*INPUT DATA*.
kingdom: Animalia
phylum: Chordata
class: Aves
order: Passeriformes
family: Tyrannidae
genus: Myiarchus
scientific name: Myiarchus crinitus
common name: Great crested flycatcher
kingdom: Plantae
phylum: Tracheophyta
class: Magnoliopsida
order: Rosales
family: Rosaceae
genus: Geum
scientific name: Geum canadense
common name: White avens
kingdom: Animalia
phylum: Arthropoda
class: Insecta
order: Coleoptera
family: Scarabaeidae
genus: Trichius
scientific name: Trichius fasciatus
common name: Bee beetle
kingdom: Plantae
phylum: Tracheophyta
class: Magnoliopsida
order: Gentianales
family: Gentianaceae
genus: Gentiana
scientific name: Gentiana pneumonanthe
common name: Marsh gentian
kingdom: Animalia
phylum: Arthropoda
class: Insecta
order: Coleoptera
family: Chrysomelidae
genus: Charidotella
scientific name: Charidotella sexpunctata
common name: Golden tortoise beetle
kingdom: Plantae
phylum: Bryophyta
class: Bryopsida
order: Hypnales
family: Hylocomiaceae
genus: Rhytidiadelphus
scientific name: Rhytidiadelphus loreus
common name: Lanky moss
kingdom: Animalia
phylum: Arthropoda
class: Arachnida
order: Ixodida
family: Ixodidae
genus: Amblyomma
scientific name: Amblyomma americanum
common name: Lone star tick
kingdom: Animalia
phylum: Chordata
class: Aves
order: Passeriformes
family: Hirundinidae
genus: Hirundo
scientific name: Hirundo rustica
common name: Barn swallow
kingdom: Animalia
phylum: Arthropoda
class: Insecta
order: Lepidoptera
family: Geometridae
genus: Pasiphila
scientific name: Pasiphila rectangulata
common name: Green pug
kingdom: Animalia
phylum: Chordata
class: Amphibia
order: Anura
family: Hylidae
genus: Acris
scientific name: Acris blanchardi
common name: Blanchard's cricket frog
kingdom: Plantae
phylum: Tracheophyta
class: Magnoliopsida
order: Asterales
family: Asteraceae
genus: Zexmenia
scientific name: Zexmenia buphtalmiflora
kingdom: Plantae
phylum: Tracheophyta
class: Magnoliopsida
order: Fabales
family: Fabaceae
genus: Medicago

*WHAT YOU HAVE TO DO*. Copy every line of the rows above word for word, changing nothing.

*ANSWER TO THE PROBLEM*.
kingdom: Animalia
phylum: Chordata
class: Aves
order: Passeriformes
family: Tyrannidae
genus: Myiarchus
scientific name: Myiarchus crinitus
common name: Great crested flycatcher
kingdom: Plantae
phylum: Tracheophyta
class: Magnoliopsida
order: Rosales
family: Rosaceae
genus: Geum
scientific name: Geum canadense
common name: White avens
kingdom: Animalia
phylum: Arthropoda
class: Insecta
order: Coleoptera
family: Scarabaeidae
genus: Trichius
scientific name: Trichius fasciatus
common name: Bee beetle
kingdom: Plantae
phylum: Tracheophyta
class: Magnoliopsida
order: Gentianales
family: Gentianaceae
genus: Gentiana
scientific name: Gentiana pneumonanthe
common name: Marsh gentian
kingdom: Animalia
phylum: Arthropoda
class: Insecta
order: Coleoptera
family: Chrysomelidae
genus: Charidotella
scientific name: Charidotella sexpunctata
common name: Golden tortoise beetle
kingdom: Plantae
phylum: Bryophyta
class: Bryopsida
order: Hypnales
family: Hylocomiaceae
genus: Rhytidiadelphus
scientific name: Rhytidiadelphus loreus
common name: Lanky moss
kingdom: Animalia
phylum: Arthropoda
class: Arachnida
order: Ixodida
family: Ixodidae
genus: Amblyomma
scientific name: Amblyomma americanum
common name: Lone star tick
kingdom: Animalia
phylum: Chordata
class: Aves
order: Passeriformes
family: Hirundinidae
genus: Hirundo
scientific name: Hirundo rustica
common name: Barn swallow
kingdom: Animalia
phylum: Arthropoda
class: Insecta
order: Lepidoptera
family: Geometridae
genus: Pasiphila
scientific name: Pasiphila rectangulata
common name: Green pug
kingdom: Animalia
phylum: Chordata
class: Amphibia
order: Anura
family: Hylidae
genus: Acris
scientific name: Acris blanchardi
common name: Blanchard's cricket frog
kingdom: Plantae
phylum: Tracheophyta
class: Magnoliopsida
order: Asterales
family: Asteraceae
genus: Zexmenia
scientific name: Zexmenia buphtalmiflora
kingdom: Plantae
phylum: Tracheophyta
class: Magnoliopsida
order: Fabales
family: Fabaceae
genus: Medicago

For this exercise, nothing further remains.